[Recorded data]
........

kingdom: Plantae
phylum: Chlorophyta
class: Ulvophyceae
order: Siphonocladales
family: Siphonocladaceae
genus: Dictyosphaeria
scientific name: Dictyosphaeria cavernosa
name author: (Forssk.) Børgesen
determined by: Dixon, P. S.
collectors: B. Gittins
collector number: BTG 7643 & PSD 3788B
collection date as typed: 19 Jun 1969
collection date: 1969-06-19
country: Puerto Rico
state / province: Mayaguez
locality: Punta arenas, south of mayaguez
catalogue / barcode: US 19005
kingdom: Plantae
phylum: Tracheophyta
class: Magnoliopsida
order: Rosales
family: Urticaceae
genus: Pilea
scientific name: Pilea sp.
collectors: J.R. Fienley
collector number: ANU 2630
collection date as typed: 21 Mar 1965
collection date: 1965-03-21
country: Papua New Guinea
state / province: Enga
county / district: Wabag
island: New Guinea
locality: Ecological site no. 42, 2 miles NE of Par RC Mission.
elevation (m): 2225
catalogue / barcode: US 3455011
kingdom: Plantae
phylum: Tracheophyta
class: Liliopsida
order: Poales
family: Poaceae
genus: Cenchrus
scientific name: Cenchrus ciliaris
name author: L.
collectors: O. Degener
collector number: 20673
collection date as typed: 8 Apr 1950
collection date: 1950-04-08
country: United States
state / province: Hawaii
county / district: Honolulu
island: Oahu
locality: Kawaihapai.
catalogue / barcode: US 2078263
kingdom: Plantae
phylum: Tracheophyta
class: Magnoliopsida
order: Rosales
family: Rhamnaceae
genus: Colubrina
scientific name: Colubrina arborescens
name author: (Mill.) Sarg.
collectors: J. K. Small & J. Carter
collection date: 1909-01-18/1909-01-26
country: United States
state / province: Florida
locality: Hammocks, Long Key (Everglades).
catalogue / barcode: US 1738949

........

Retype all of the data above line by line, keeping every character the same.

Correct answer:
kingdom: Plantae
phylum: Chlorophyta
class: Ulvophyceae
order: Siphonocladales
family: Siphonocladaceae
genus: Dictyosphaeria
scientific name: Dictyosphaeria cavernosa
name author: (Forssk.) Børgesen
determined by: Dixon, P. S.
collectors: B. Gittins
collector number: BTG 7643 & PSD 3788B
collection date as typed: 19 Jun 1969
collection date: 1969-06-19
country: Puerto Rico
state / province: Mayaguez
locality: Punta arenas, south of mayaguez
catalogue / barcode: US 19005
kingdom: Plantae
phylum: Tracheophyta
class: Magnoliopsida
order: Rosales
family: Urticaceae
genus: Pilea
scientific name: Pilea sp.
collectors: J.R. Fienley
collector number: ANU 2630
collection date as typed: 21 Mar 1965
collection date: 1965-03-21
country: Papua New Guinea
state / province: Enga
county / district: Wabag
island: New Guinea
locality: Ecological site no. 42, 2 miles NE of Par RC Mission.
elevation (m): 2225
catalogue / barcode: US 3455011
kingdom: Plantae
phylum: Tracheophyta
class: Liliopsida
order: Poales
family: Poaceae
genus: Cenchrus
scientific name: Cenchrus ciliaris
name author: L.
collectors: O. Degener
collector number: 20673
collection date as typed: 8 Apr 1950
collection date: 1950-04-08
country: United States
state / province: Hawaii
county / district: Honolulu
island: Oahu
locality: Kawaihapai.
catalogue / barcode: US 2078263
kingdom: Plantae
phylum: Tracheophyta
class: Magnoliopsida
order: Rosales
family: Rhamnaceae
genus: Colubrina
scientific name: Colubrina arborescens
name author: (Mill.) Sarg.
collectors: J. K. Small & J. Carter
collection date: 1909-01-18/1909-01-26
country: United States
state / province: Florida
locality: Hammocks, Long Key (Everglades).
catalogue / barcode: US 1738949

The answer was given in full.